Brief:
Could you copy out every line of the listing below, word for word and unchanged?

Collection entries
• • •
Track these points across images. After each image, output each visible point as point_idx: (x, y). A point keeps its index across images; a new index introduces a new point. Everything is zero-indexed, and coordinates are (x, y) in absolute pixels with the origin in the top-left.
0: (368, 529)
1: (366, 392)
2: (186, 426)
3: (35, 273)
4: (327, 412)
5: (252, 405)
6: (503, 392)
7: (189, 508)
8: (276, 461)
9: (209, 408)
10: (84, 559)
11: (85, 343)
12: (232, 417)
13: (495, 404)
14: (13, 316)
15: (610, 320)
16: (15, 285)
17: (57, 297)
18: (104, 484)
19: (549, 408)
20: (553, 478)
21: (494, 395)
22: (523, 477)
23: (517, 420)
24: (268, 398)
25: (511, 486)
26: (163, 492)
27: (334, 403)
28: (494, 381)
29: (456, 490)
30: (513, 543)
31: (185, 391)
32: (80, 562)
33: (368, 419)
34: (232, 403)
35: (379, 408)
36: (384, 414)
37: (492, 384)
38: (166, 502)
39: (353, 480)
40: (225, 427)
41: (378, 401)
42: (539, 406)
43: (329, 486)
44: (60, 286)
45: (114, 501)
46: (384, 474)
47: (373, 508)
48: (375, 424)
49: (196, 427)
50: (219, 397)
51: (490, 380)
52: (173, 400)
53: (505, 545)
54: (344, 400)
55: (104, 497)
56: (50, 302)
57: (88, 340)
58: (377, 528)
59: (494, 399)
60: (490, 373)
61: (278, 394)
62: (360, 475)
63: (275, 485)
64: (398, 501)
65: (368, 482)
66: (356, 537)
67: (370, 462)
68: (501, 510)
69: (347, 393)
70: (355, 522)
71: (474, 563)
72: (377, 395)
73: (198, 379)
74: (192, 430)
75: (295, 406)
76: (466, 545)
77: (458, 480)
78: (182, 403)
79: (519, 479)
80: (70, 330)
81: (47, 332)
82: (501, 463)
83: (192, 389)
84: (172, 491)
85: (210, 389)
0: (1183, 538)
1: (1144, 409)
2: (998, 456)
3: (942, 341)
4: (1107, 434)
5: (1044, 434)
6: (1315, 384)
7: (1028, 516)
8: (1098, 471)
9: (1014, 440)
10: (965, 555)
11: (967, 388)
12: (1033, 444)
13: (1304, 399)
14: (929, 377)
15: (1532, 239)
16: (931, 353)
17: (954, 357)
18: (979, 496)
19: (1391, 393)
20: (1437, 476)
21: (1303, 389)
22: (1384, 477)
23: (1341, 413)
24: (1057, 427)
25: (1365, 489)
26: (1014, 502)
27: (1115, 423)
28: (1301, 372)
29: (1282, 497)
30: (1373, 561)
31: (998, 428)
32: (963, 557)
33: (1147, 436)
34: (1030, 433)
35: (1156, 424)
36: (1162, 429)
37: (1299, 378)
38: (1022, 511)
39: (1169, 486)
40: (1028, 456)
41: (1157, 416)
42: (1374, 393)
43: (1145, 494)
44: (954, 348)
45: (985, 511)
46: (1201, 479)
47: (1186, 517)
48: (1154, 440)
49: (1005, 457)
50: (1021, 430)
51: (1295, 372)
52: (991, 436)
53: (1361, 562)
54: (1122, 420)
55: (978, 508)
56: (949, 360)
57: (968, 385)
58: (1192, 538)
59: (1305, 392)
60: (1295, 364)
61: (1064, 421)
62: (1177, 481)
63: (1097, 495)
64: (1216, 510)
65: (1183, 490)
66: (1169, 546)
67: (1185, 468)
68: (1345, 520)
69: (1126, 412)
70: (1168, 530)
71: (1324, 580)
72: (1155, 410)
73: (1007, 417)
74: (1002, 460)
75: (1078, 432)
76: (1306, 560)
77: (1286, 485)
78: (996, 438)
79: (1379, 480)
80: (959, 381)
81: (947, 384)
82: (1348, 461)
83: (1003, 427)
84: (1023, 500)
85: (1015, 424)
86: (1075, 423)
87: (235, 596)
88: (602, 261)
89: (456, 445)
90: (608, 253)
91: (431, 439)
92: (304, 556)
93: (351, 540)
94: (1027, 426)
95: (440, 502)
• • •
Result of the exercise:
Track these points across images. After each image, output each visible point as point_idx: (x, y). A point keeps its index across images; a new index introduces a new point. Everything is zero-indexed, and coordinates are (x, y) in absolute pixels with the origin in the top-left.
0: (368, 529)
1: (366, 392)
2: (186, 426)
3: (35, 273)
4: (327, 412)
5: (252, 405)
6: (503, 392)
7: (189, 508)
8: (276, 461)
9: (209, 408)
10: (84, 559)
11: (85, 343)
12: (232, 417)
13: (495, 404)
14: (13, 316)
15: (610, 320)
16: (15, 285)
17: (57, 297)
18: (104, 484)
19: (549, 408)
20: (553, 478)
21: (494, 395)
22: (523, 477)
23: (517, 420)
24: (268, 398)
25: (511, 486)
26: (163, 492)
27: (334, 403)
28: (494, 381)
29: (456, 490)
30: (513, 543)
31: (185, 391)
32: (80, 562)
33: (368, 419)
34: (232, 403)
35: (379, 408)
36: (384, 414)
37: (492, 384)
38: (166, 502)
39: (353, 480)
40: (225, 427)
41: (378, 401)
42: (539, 406)
43: (329, 486)
44: (60, 286)
45: (114, 501)
46: (384, 474)
47: (373, 508)
48: (375, 424)
49: (196, 427)
50: (219, 397)
51: (490, 380)
52: (173, 400)
53: (505, 545)
54: (344, 400)
55: (104, 497)
56: (50, 302)
57: (88, 340)
58: (377, 528)
59: (494, 399)
60: (490, 373)
61: (278, 394)
62: (360, 475)
63: (275, 485)
64: (398, 501)
65: (368, 482)
66: (356, 537)
67: (370, 462)
68: (501, 510)
69: (347, 393)
70: (355, 522)
71: (474, 563)
72: (377, 395)
73: (198, 379)
74: (192, 430)
75: (295, 406)
76: (466, 545)
77: (458, 480)
78: (182, 403)
79: (519, 479)
80: (70, 330)
81: (47, 332)
82: (501, 463)
83: (192, 389)
84: (172, 491)
85: (210, 389)
0: (1183, 538)
1: (1144, 409)
2: (998, 456)
3: (942, 341)
4: (1107, 434)
5: (1044, 434)
6: (1315, 384)
7: (1028, 516)
8: (1098, 471)
9: (1014, 440)
10: (965, 555)
11: (967, 388)
12: (1033, 444)
13: (1304, 399)
14: (929, 377)
15: (1532, 239)
16: (931, 353)
17: (954, 357)
18: (979, 496)
19: (1391, 393)
20: (1437, 476)
21: (1303, 389)
22: (1384, 477)
23: (1341, 413)
24: (1057, 427)
25: (1365, 489)
26: (1014, 502)
27: (1115, 423)
28: (1301, 372)
29: (1282, 497)
30: (1373, 561)
31: (998, 428)
32: (963, 557)
33: (1147, 436)
34: (1030, 433)
35: (1156, 424)
36: (1162, 429)
37: (1299, 378)
38: (1022, 511)
39: (1169, 486)
40: (1028, 456)
41: (1157, 416)
42: (1374, 393)
43: (1145, 494)
44: (954, 348)
45: (985, 511)
46: (1201, 479)
47: (1186, 517)
48: (1154, 440)
49: (1005, 457)
50: (1021, 430)
51: (1295, 372)
52: (991, 436)
53: (1361, 562)
54: (1122, 420)
55: (978, 508)
56: (949, 360)
57: (968, 385)
58: (1192, 538)
59: (1305, 392)
60: (1295, 364)
61: (1064, 421)
62: (1177, 481)
63: (1097, 495)
64: (1216, 510)
65: (1183, 490)
66: (1169, 546)
67: (1185, 468)
68: (1345, 520)
69: (1126, 412)
70: (1168, 530)
71: (1324, 580)
72: (1155, 410)
73: (1007, 417)
74: (1002, 460)
75: (1078, 432)
76: (1306, 560)
77: (1286, 485)
78: (996, 438)
79: (1379, 480)
80: (959, 381)
81: (947, 384)
82: (1348, 461)
83: (1003, 427)
84: (1023, 500)
85: (1015, 424)
86: (1075, 423)
87: (235, 596)
88: (602, 261)
89: (456, 445)
90: (608, 253)
91: (431, 439)
92: (304, 556)
93: (351, 540)
94: (1027, 426)
95: (440, 502)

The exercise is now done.